#### Task directions
Could you print exactly the lines of the listing below, starting at the line that has "that spot inside of every week. Small fixes" and ending at the line that has "early beat mammoth upkeep later.", and only those lines?

-- -- --

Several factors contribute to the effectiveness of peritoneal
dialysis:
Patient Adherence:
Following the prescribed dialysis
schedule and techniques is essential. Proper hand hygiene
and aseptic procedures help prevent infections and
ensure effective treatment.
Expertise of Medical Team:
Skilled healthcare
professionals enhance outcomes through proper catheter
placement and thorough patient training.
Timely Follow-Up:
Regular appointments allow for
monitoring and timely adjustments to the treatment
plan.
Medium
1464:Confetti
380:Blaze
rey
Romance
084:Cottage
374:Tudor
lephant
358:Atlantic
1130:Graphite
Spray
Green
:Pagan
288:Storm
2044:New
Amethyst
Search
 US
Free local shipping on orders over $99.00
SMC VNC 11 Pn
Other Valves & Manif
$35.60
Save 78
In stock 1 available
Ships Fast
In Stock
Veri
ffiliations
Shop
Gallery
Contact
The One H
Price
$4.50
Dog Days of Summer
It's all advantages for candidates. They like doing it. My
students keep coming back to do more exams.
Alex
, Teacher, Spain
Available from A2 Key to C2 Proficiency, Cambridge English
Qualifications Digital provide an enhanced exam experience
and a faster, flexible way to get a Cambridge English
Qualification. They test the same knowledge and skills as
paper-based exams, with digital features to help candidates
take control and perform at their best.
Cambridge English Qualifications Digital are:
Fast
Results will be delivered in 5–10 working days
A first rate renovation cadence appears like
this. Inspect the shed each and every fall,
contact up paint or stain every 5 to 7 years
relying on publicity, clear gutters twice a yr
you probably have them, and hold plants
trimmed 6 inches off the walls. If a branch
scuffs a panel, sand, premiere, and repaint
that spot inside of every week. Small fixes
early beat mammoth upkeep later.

-- -- --

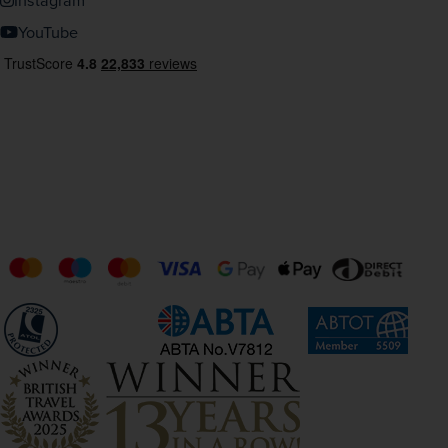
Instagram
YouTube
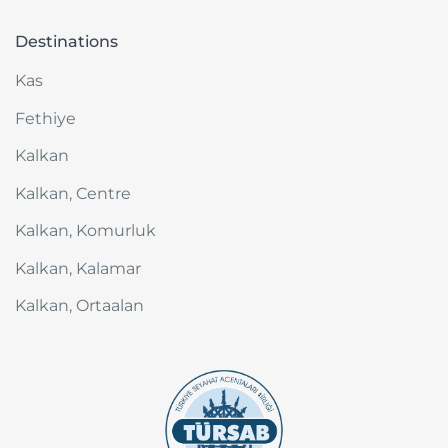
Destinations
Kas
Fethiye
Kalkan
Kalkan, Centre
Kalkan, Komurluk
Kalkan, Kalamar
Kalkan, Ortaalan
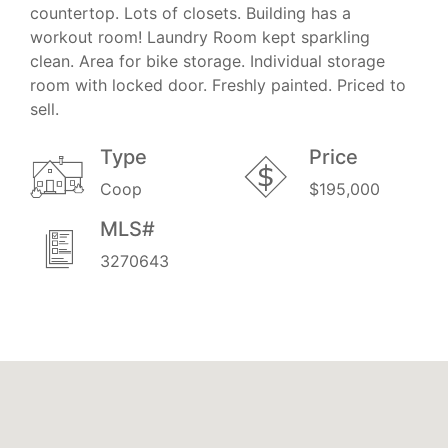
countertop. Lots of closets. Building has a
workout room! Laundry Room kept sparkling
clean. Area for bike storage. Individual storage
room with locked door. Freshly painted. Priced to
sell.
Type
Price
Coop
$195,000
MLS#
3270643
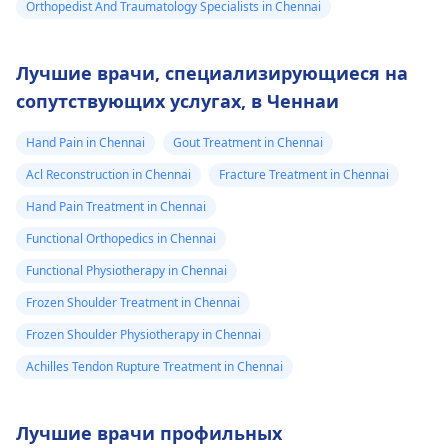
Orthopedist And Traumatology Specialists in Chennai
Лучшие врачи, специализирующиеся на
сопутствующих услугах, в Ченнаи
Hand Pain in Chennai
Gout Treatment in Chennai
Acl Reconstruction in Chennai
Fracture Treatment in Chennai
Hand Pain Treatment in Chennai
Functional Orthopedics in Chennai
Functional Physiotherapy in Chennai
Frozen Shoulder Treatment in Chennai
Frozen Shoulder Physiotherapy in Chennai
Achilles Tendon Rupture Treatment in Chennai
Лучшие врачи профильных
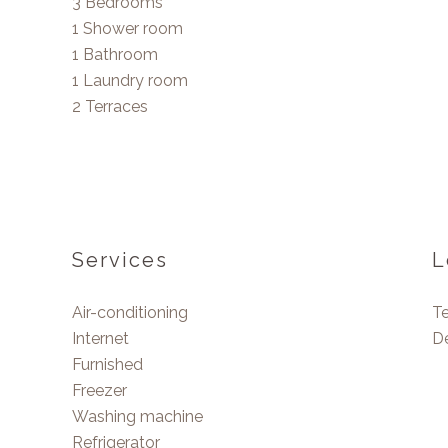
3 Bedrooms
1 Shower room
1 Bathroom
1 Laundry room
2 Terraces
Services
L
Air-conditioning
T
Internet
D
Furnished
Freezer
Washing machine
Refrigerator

-- -- --

#### Task solution
that spot inside of every week. Small fixes
early beat mammoth upkeep later.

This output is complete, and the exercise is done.